McGee was cautious on more charter schools coming to Woonsocket. Saying he was for parental choice of school options, he also underscored that charter schools remove a percentage of dollars from the district. McGee notes that the district offers " a very strong, solid and effective education with an extremely dedicated staff. I would take the staff we have here in Woonsocket against any other in the state. We have some very challenging students that we have to educate and its not always easy. Some of the most affluent districts do not have that!"
McGee has singled out attendance as an improvement goal identifying select administrators to find tardy students and correct their patterns. McGee correlates regular attendance and learning as co-dependent factors.
Mayor Lisa Baldelli-Hunt has made a point on numerous occasions that she doesn't listen to AM radio and to use her words last Saturday "And I'll be honest with you, I don't get the opportunity to to be listening to AM local radio and talk shows during the day. If I'm doing that, I'm not doing my job." but she has no problem finding time to speak to AM radio audiences when it helps spread her message. And we commend her for calling at least. Last Saturday she called Larry Poitras and clarified several issues.

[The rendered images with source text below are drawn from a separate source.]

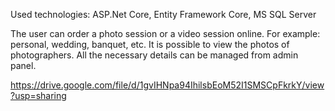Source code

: Used technologies: ASP.Net Core, Entity Framework Core, MS SQL Server

The user can order a photo session or a video session online. For example: personal, wedding, banquet, etc.
It is possible to view the photos of photographers.
All the necessary details can be managed from admin panel.

https://drive.google.com/file/d/1gvIHNpa94IhilsbEoM52I1SMSCpFkrkY/view?usp=sharing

On the non-profit tax treaty recently approved by the budget commission, the Mayor defended the move to finalize the deal before too much of the fiscal year elapsed. The leadership of the clubs were disappointed that a city council workshop did not get scheduled but they wanted closure on their tax liability. The said it was time to act, workshop or no worship. Council President Albert Brien says the budget commission may have violated state law but not having a public hearing on the matter.
On the communication between the mayor and the city council president, she says it is non-existent. She wants a " point person I can communicate with." She listed all council members except Albert Brien as people who contact her regularly about city business. The conversation suggested that another move to replace Brien would be something she would be comfortable with. As far as working out a relationship she added " I am in my office everyday....so I am very accessible mayor and the other councilors can tell you that."
Poitras asked about the vacant land at Diamond Hill Road and Mendon Road where Vermette's Restaurant used to be. The Mayor said the state still plans to make intersection improvements. She also expects ground to be broken for a new Dunkin Donuts to be constructed at that site. Poitras also quizzed the Mayor about the Mendon Road vacant land leading into Highland Park. Baldelli-Hunt expect Cumberland Farms to build one of their new premium retail store designs.
From Tuesday night's city council meeting the Mayor revealed a new plan to create an athletic campus next to the high school on Cass Avenue. This change would provide space closer the school using land from Cass Park, Renaud Field and The Dionne walking track. A design plan is underway to create a possible layout. The mayor hopes to use Barry Field to generate revenue and use that money for school specific purposes. She also has a $250,000 "allotment" to improve the Cass Avenue fields she said came through the General Assembly. She did not say how Barry Field land would generate money. More to come on that idea.
Mayor Baldelli-Hunt also revealed plans to relocate the RIPTA bus stop under the train trestle to another location. A new shelter structure once used at Kennedy Plaza in Providence has been placed in storage for Woonsocket. The shelters have a copper roof, etched glass and jewel sided. The new location is set for the lower Clinton Street. If and when this happens, Baldelli-Hunt would accomplish something two earlier mayors talked about but were never able to bring about. Larry Poitras, local talk show host, has complained about the traffic bottleneck and eyesore the site has created and can now sleep peacefully that one of his pet peeves is about to be solved.